- [PASSAGE TO READ]
Contrary to The Oxford Style Guide, the University of Oxford Style Guide demands an ellipsis not to be surrounded by spaces, except when it stands for a pause; then, a space has to be set after the ellipsis (but not before). An ellipsis is never preceded or followed by a full stop.
= In Polish
=When applied in Polish syntax, the ellipsis is called wielokropek, literally "multidot". The word wielokropek distinguishes the ellipsis of Polish syntax from that of mathematical notation, in which it is known as an elipsa. When an ellipsis replaces a fragment omitted from a quotation, the ellipsis is enclosed in parentheses or square brackets. An unbracketed ellipsis indicates an interruption or pause in speech. The syntactic rules for ellipses are standardized by the 1983 Polska Norma document PN-83/P-55366, Zasady składania tekstów w języku polskim (Rules for Setting Texts in Polish).
= In Russian
=The combination "ellipsis+period" is replaced by the ellipsis. The combinations "ellipsis+exclamation mark" and "ellipsis+question mark" are written in this way: !.. ?..
= In Japanese
=The most common character corresponding to an ellipsis is called 3-ten rīdā ("3-dot leaders", …). 2-ten rīdā exists as a character, but it is used less commonly. In writing, the ellipsis consists usually of six dots (two 3-ten rīdā characters, ……). Three dots (one 3-ten rīdā character) may be used where space is limited, such as in a header. However, variations in the number of dots exist. In horizontally written text the dots are commonly vertically centered within the text height (between the baseline and the ascent line), as in the standard Japanese Windows fonts; in vertically written text the dots are always centered horizontally. As the Japanese word for dot is pronounced "ten", the dots are colloquially called "ten-ten-ten" (てんてんてん, akin to the English "dot dot dot").
In text in Japanese media, such as in manga or video games, ellipses are much more frequent than in English, and are often changed to another punctuation sign in translation. The ellipsis by itself represents speechlessness, or a "pregnant pause". Depending on the context, this could be anything from an admission of guilt to an expression of being dumbfounded at another person's words or actions. As a device, the ten-ten-ten is intended to focus the reader on a character while allowing the character to not speak any dialogue. This conveys to the reader a focus of the narrative "camera" on the silent subject, implying an expectation of some motion or action. It is not unheard of to see inanimate objects "speaking" the ellipsis.
= In Chinese
=In Chinese, the ellipsis is six dots (in two groups of three dots, occupying the same horizontal or vertical space as two characters). In horizontally written text the dots are commonly vertically centered along the midline (halfway between the Roman descent and Roman ascent, or equivalently halfway between the Roman baseline and the capital height, i.e. ⋯⋯). This is generally true of Traditional Chinese, while Simplified Chinese tends to have the ellipses aligned with the baseline; in vertically written text the dots are always centered horizontally (i.e. Chinese: ︙︙). Also note that Taiwan and China have different punctuation standards.

- [TASK MATERIAL]
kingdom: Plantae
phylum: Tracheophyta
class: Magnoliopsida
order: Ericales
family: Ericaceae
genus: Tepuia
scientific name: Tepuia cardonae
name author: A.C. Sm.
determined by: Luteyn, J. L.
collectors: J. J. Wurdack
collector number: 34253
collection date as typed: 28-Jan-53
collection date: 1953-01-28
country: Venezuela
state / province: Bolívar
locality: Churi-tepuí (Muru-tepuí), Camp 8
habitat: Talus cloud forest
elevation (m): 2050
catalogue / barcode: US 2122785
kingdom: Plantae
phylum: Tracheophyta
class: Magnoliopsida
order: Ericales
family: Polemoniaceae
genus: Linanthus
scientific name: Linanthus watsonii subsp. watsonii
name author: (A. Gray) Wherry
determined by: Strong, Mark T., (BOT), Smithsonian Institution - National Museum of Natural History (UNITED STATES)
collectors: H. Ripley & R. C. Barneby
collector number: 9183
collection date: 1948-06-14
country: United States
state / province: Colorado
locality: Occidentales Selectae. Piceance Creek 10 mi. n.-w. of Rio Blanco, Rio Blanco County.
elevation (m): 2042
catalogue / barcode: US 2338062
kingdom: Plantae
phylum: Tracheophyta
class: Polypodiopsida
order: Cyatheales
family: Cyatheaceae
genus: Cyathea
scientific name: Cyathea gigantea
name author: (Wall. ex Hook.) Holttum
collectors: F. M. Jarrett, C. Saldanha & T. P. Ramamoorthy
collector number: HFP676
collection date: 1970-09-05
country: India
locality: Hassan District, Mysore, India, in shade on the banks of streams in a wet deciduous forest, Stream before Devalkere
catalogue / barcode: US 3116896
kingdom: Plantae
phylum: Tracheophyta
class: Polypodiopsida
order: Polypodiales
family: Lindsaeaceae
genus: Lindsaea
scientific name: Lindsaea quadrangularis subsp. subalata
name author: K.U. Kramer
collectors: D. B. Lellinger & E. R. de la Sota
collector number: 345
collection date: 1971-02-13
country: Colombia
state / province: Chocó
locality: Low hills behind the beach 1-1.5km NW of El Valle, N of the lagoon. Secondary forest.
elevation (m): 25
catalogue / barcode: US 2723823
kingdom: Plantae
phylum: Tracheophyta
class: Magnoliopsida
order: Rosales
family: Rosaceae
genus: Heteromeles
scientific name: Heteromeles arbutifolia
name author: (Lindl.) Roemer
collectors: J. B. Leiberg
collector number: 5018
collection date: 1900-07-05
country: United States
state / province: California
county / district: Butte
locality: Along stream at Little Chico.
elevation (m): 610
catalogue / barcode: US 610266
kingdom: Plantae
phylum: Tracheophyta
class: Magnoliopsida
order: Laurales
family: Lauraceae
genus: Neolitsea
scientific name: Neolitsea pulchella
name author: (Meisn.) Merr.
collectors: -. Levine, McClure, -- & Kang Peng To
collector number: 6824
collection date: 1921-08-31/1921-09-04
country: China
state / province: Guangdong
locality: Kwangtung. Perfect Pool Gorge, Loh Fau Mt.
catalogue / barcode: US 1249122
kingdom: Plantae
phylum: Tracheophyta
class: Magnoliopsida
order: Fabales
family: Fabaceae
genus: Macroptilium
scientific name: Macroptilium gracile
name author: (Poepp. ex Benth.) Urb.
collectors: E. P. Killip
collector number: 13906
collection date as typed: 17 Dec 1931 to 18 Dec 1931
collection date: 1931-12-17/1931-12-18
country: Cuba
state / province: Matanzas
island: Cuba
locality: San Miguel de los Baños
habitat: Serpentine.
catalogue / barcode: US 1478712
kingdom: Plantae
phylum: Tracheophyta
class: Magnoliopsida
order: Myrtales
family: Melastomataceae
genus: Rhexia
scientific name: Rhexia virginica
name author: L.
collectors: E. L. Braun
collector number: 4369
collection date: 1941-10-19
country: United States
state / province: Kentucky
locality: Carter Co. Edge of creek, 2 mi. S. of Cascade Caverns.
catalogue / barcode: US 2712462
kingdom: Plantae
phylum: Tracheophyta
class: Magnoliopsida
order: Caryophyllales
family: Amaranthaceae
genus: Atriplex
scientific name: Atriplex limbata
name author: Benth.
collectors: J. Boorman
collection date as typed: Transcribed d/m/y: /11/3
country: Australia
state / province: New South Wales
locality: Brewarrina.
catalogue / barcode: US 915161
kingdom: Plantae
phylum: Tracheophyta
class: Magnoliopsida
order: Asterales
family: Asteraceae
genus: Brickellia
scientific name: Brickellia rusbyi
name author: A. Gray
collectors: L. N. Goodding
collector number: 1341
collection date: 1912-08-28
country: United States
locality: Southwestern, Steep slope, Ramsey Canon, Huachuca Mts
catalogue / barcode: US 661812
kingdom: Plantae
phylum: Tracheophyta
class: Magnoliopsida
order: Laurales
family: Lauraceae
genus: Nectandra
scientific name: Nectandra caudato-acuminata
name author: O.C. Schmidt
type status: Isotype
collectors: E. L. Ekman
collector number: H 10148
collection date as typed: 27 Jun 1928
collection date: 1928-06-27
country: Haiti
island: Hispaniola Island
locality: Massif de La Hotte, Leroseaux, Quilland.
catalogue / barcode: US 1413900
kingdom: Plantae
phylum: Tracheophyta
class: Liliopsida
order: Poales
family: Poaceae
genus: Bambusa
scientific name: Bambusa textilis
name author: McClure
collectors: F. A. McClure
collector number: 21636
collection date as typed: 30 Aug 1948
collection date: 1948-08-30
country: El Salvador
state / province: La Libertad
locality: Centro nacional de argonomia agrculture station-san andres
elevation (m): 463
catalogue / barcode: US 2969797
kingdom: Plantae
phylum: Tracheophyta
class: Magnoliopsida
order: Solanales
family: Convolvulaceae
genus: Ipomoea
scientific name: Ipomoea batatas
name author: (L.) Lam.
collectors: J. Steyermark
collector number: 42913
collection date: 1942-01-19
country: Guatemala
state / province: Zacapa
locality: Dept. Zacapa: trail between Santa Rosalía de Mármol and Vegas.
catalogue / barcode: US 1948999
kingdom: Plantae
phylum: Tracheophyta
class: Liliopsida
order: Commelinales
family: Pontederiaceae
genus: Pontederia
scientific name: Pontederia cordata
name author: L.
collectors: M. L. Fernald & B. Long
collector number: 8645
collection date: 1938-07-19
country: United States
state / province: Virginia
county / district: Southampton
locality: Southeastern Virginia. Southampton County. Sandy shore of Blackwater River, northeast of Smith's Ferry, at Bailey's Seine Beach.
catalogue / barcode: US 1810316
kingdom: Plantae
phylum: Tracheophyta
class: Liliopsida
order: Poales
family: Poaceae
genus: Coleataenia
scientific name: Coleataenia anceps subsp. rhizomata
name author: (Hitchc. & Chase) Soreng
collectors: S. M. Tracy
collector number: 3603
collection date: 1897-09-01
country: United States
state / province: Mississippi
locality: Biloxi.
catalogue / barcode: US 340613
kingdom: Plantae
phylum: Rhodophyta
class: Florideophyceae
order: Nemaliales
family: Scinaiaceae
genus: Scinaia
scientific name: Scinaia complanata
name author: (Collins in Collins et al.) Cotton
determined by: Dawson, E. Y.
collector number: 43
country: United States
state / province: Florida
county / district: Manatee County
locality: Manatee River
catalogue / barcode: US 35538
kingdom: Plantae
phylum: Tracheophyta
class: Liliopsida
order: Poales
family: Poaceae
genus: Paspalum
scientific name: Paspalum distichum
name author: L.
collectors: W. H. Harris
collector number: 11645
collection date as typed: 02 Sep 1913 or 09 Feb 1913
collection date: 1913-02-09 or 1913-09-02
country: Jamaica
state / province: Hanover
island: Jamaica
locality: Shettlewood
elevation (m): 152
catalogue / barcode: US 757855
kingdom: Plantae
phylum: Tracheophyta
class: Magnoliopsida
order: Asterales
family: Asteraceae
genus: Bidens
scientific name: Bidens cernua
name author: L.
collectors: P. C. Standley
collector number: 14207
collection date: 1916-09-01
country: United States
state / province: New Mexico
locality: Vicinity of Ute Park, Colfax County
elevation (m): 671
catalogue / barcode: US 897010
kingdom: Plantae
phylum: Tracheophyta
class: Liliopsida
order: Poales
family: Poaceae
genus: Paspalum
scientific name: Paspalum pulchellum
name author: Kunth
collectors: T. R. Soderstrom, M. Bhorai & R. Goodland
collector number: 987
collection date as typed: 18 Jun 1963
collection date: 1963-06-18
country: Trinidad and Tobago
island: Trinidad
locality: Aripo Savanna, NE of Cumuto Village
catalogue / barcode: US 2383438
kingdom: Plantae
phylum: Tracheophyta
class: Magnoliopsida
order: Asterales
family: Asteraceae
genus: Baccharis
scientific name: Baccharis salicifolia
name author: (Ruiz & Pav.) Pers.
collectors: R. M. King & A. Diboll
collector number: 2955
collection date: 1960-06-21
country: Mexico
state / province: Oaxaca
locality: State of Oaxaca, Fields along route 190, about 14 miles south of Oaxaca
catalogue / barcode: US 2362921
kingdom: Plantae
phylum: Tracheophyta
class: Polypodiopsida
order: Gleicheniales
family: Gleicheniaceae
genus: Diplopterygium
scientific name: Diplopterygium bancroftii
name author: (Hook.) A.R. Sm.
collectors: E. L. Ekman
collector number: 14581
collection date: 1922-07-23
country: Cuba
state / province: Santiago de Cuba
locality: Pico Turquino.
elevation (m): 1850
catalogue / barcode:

- [REQUIRED ACTIONS]
1. In the ellipsis passage, what is the ellipsis called when it is used in Polish syntax?
2. In the records, starting at the line that contains "family: Melastomataceae" and ending at the line that contains "locality: Brewarrina.", swap "collectors" for "collected by" and give back only those lines, otherwise unchanged.

- [TASK ANSWERS]
1. Wielokropek

2.
family: Melastomataceae
genus: Rhexia
scientific name: Rhexia virginica
name author: L.
collected by: E. L. Braun
collector number: 4369
collection date: 1941-10-19
country: United States
state / province: Kentucky
locality: Carter Co. Edge of creek, 2 mi. S. of Cascade Caverns.
catalogue / barcode: US 2712462
kingdom: Plantae
phylum: Tracheophyta
class: Magnoliopsida
order: Caryophyllales
family: Amaranthaceae
genus: Atriplex
scientific name: Atriplex limbata
name author: Benth.
collected by: J. Boorman
collection date as typed: Transcribed d/m/y: /11/3
country: Australia
state / province: New South Wales
locality: Brewarrina.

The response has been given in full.